Follow-UpDaniel Reurich Re: [Jack-Devel] netjack for thinclients instead of pulseaudio.
Hi Daniel,

On 01/25/2012 11:39 PM, Daniel Reurich wrote:
> Hi,
> 
> I'm wondering whether netjack could solve a problem I have with some
> resource constrained thin clients in a ltsp setup.

LTSP? as in Long-Term Surveillance Plan (which superseded Linux Terminal
Server Projects :))

> The problem I have:
> 
> The default ltsp setup uses pulseaudio for pushing the audio for each
> user to the respective thin client.  However the pulseaudio daemon dies
> on the thinclients due to resource constraints.  Pulseaudio does all the
> resampling on the daemon on the thinclient which is probably what is
> killing it.

That's not the problem _you_ have. That's a problem _pulseaudio_ has :)

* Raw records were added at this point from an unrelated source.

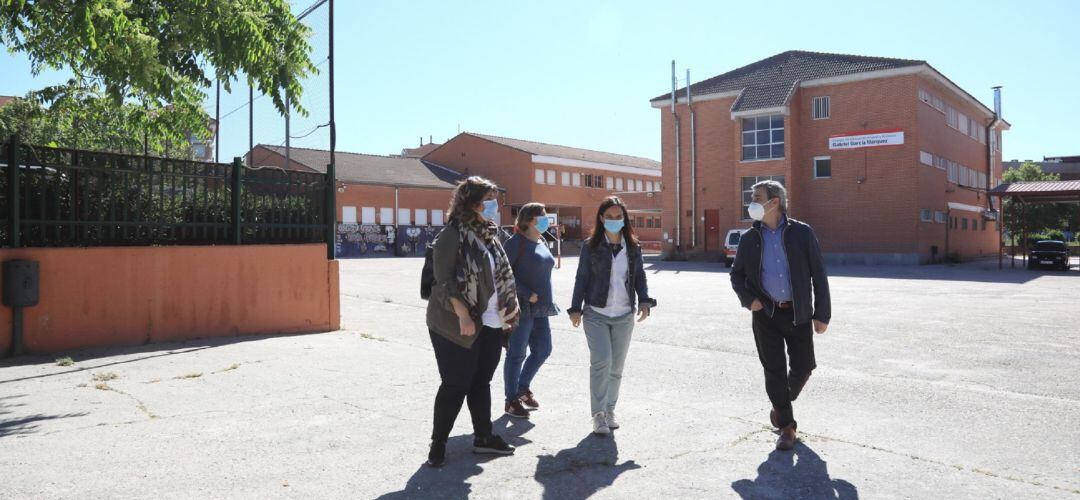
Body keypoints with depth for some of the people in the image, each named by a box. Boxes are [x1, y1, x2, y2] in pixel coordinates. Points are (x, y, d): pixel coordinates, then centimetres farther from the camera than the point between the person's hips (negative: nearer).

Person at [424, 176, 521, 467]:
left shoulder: (489, 234, 13)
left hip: (490, 324, 7)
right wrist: (463, 315, -24)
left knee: (481, 382, 15)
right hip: (458, 326, -7)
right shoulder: (453, 235, -11)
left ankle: (483, 437, 26)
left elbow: (501, 276, 18)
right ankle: (438, 444, 12)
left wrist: (508, 311, 13)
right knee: (456, 384, -1)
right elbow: (444, 281, -17)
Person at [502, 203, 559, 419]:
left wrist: (547, 303, 18)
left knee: (542, 350, 10)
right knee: (516, 354, 1)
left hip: (540, 308, 8)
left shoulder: (542, 242, 15)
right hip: (521, 307, -8)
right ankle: (512, 400, 13)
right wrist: (528, 294, -19)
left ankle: (523, 387, 31)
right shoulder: (515, 242, -10)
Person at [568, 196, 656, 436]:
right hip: (596, 315, -3)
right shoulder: (591, 246, -1)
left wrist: (644, 301, -3)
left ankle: (610, 410, 24)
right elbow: (582, 278, 1)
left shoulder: (633, 246, 7)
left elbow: (639, 276, 12)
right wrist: (576, 308, -3)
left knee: (616, 367, 8)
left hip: (624, 316, 3)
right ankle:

What services do you want to provide to users of the terminal-server? Is
it for audio-production or a general-purpose system?


jackd (here jack2) uses ~50-100MB RSS memory, which is also not lightweight.

> The Questions:
> 
> Could jack2/netjack be a potential solution to this problem?

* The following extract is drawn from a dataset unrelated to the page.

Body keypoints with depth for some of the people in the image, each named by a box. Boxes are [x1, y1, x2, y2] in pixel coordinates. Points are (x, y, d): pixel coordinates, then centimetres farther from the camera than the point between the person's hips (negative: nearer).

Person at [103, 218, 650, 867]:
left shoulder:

maybe, but not out-of-the box.

> *To do so it would need to be able the following:
> a) run a separate jack daemon for each user in their session on the
> server and connect via netjack to the jackd running on the thinclient.

AFAIK netjack does not [yet?] include authentication. A client can
connect to any session on a server.

You can [auto-]start multiple netjack 'slaves' on the server using
different UDP ports and possibly different multi-cast addresses for each
session on the terminal server.

You could implement authentication with per-user firewall rules?!

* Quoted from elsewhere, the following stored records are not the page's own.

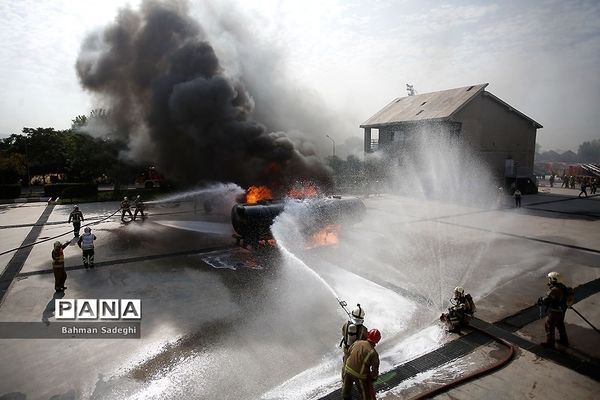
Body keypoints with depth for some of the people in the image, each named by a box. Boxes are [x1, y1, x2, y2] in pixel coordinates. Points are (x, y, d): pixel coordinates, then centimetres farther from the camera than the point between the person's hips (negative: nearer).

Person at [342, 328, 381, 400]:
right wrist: (373, 377, 5)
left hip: (348, 369, 5)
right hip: (360, 376, -5)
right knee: (367, 394, 19)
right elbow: (375, 369, -15)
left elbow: (348, 353, 7)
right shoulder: (373, 353, -22)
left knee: (347, 386, 33)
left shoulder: (357, 342, -8)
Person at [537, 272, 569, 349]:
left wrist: (540, 300, -5)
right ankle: (564, 340, 44)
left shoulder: (555, 290, -33)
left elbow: (546, 299, -26)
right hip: (562, 310, 9)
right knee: (560, 325, 27)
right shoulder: (562, 286, -3)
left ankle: (550, 343, 21)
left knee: (549, 326, 8)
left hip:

> b) do all the resampling in the jack daemon running in the session on
> the server

check. but note: JACK does not do any resampling. Ever. The player
application (mplayer, Flash,...) running on the server needs to do
resampling before sending data to JACK in the first place.

> c) use minimal resources on the thinclient to interface the netjack
> sink/sources with the real hardware

check. Here: it's basically only compression/encoding (speex) that
requires CPU on the thin-client.

> *latency shouldn't be a big issue with 100ms being more then acceptable

actually you will have a hard time to convince jack to run with
latencies > 100ms :) -- well, only half joking.

> *audio quality can be quite low (headsets on the thinclients) and xruns
> due to network latency are preferred over daemons stopping
> 
> I am assuming that the netjack master should be at the thin-client end.

yes. The master needs to provide the clock. And JACK uses the
audio-interface's clock/oscillator as source for that (which in your
case is on the thin-client).


http://trac.jackaudio.org/wiki/WalkThrough/User/NetJack2

> Your thoughts would be appreciated.

Unless the main-use case for the terminal server is audio-production; I
don't think this will fly.

If you provide terminal-services to some radio, music or media company.
Yes, JACK is the way to go.
If you build a terminal-server for e.g. a university computer pool or
general public use: get in touch with the pulseaudio devs and see if
there's something that can be done about the crashes (you should
probably do that anyway, at least make them aware of the problem).
Connecting Desktop-Audio (in-browser playback, flash-applets, live-chat)
to JACK is not trivial; more so for in multi-user setups.